What your advice about? In row or out of row (in this case )
What is both inconvenience ? You could use *it depend * thank you.
Connor McDonald
August 23, 2017 - 7:17 am UTC

There are typically two common uses for LOBS.

1) "Small-ish" data, eg XML fragments, descriptions, etc etc. They are *mostly* 1000-4000 chars, but occasionally exceed that. So really you want something is like a "slightly bigger varchar2". For this an inline clob makes sense because you're treating the majority of the data like a varchar2, but catering for the occasional large ones. Forcing them out of line is going to cost you in terms of access (to the lob) because you'll be walking through a lob indexing structure to get content. Conversely, the raw table data is now a little slower to scan through because the LOB data is interspersed there.
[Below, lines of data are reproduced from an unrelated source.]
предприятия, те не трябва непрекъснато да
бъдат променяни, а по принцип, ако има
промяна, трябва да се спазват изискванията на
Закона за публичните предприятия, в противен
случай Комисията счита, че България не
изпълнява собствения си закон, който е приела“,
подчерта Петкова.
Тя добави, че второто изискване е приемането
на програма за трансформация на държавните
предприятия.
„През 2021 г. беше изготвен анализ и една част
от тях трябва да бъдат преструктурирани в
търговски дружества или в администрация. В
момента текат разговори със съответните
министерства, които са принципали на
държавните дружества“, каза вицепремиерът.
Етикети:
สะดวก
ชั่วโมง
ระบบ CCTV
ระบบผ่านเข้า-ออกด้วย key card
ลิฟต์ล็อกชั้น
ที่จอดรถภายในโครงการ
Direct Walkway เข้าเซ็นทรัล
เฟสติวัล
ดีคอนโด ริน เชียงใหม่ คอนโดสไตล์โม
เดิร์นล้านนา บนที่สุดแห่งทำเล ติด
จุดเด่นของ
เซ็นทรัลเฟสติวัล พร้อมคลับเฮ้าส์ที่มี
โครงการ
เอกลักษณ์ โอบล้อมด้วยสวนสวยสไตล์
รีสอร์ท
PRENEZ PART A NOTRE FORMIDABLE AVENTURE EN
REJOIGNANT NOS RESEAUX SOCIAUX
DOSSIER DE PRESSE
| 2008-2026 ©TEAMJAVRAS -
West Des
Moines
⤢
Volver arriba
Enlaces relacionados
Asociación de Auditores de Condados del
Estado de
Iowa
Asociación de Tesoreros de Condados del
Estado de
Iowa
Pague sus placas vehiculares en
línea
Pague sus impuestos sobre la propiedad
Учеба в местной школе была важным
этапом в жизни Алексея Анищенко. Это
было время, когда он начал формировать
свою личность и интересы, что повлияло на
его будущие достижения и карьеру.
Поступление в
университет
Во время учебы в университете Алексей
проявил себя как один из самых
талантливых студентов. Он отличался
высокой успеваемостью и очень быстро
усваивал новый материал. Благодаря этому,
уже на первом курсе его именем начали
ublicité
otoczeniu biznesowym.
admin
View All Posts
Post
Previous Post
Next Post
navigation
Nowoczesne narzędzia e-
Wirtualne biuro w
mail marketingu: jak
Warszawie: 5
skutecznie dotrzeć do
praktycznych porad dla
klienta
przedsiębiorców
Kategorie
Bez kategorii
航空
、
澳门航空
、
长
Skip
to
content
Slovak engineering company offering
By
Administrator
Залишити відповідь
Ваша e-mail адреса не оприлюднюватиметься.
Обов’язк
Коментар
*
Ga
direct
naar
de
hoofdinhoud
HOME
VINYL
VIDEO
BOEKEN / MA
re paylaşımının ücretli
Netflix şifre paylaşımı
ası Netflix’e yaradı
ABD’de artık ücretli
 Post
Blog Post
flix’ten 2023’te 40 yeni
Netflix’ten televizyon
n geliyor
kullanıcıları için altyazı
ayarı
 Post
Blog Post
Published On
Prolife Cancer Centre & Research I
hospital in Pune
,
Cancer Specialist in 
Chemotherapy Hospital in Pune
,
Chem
2) Large data, eg, you are storing entire documents, or PDF files, or images and videos etc. In this case, just about every LOB is going to be tens of kilobytes, or megabytes in size. So now its the opposite of above - you *know* that any LOB access will be walking through the lob index structure anyway (because its such a large LOB) so you may as well keep it out of the row "entirely".

But dont forget...there are exceptions to *every* rule. Let's say your lobs are small *but* your application almost *never* accesses the lob - they are there for (say) annotative purposes. In that case, you might opt to have them out of line because they are so rarely accessed.